+++ DATA RECORDS +++
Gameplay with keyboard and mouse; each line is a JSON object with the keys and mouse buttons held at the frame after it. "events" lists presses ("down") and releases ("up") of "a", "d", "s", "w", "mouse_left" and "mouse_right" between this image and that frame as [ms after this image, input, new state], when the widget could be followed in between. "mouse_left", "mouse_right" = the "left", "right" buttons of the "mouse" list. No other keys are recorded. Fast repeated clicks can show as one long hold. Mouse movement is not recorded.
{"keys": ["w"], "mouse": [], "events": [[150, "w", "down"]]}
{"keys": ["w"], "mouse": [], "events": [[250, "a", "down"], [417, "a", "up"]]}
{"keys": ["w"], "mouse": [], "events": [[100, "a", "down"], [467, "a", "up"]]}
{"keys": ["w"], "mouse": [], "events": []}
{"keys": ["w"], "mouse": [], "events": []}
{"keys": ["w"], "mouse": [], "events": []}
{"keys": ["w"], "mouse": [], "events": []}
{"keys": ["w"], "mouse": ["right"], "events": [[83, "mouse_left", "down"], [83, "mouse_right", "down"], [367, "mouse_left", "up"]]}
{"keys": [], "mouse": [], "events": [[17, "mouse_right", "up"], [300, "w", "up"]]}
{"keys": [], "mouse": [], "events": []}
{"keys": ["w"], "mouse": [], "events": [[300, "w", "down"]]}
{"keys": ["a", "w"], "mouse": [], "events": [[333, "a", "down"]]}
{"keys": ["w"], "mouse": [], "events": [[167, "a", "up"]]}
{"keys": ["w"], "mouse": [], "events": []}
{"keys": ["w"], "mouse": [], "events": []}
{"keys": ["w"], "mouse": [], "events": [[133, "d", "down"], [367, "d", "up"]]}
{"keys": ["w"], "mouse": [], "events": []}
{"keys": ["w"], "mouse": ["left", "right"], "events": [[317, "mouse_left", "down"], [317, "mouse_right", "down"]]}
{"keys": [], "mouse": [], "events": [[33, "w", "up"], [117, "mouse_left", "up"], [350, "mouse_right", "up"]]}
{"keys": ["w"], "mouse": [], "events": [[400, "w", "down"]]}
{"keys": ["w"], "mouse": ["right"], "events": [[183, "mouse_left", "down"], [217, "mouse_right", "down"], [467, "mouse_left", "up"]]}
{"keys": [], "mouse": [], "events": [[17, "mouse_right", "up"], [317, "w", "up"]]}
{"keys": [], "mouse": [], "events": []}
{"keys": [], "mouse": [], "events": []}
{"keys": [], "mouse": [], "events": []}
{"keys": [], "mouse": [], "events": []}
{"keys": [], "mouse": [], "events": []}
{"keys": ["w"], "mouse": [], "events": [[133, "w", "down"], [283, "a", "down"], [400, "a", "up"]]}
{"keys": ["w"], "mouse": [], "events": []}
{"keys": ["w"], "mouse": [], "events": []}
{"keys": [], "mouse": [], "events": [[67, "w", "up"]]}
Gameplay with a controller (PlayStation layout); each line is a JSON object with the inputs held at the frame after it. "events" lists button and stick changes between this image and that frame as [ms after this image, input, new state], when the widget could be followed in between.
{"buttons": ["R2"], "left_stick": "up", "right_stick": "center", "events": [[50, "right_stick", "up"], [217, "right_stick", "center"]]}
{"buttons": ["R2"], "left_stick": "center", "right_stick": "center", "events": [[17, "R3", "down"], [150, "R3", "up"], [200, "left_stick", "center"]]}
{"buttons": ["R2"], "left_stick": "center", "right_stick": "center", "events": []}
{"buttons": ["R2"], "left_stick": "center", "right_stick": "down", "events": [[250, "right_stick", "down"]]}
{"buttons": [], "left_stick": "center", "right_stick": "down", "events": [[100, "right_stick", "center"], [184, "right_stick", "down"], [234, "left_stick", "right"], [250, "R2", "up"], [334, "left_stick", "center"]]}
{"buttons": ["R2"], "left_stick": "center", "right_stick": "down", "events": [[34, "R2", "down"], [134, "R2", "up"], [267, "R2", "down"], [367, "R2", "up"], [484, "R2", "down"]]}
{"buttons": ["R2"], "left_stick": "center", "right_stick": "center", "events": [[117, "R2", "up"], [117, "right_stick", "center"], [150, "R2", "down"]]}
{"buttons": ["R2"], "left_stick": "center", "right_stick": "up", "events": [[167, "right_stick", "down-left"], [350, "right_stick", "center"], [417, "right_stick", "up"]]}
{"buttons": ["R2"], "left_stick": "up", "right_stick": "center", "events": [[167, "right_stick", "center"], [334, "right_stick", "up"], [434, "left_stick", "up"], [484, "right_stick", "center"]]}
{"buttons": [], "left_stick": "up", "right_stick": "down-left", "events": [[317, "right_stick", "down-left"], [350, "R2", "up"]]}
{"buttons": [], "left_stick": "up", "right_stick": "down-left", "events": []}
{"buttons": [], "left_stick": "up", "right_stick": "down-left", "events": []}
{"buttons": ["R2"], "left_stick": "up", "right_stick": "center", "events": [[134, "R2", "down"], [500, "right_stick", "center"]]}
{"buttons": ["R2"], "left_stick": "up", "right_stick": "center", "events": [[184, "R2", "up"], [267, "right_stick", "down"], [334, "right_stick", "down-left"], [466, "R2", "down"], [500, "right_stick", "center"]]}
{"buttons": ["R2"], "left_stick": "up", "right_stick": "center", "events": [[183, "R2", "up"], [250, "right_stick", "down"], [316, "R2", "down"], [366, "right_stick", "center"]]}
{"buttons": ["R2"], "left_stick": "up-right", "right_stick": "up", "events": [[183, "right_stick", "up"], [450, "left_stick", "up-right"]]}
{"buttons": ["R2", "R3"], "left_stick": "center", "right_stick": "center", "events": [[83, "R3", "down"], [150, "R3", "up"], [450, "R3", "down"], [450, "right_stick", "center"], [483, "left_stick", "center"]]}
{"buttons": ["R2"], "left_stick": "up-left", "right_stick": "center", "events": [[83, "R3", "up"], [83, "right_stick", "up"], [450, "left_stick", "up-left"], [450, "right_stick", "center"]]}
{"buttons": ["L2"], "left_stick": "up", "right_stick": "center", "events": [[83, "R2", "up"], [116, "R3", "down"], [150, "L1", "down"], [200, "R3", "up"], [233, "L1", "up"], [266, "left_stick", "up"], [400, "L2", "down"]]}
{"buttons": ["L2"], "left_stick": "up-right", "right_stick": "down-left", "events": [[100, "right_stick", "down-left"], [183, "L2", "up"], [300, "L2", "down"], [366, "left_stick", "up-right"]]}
+++
Only the lines above that hold "followed" are wanted. Show every one of them.

Gameplay with keyboard and mouse; each line is a JSON object with the keys and mouse buttons held at the frame after it. "events" lists presses ("down") and releases ("up") of "a", "d", "s", "w", "mouse_left" and "mouse_right" between this image and that frame as [ms after this image, input, new state], when the widget could be followed in between. "mouse_left", "mouse_right" = the "left", "right" buttons of the "mouse" list. No other keys are recorded. Fast repeated clicks can show as one long hold. Mouse movement is not recorded.
Gameplay with a controller (PlayStation layout); each line is a JSON object with the inputs held at the frame after it. "events" lists button and stick changes between this image and that frame as [ms after this image, input, new state], when the widget could be followed in between.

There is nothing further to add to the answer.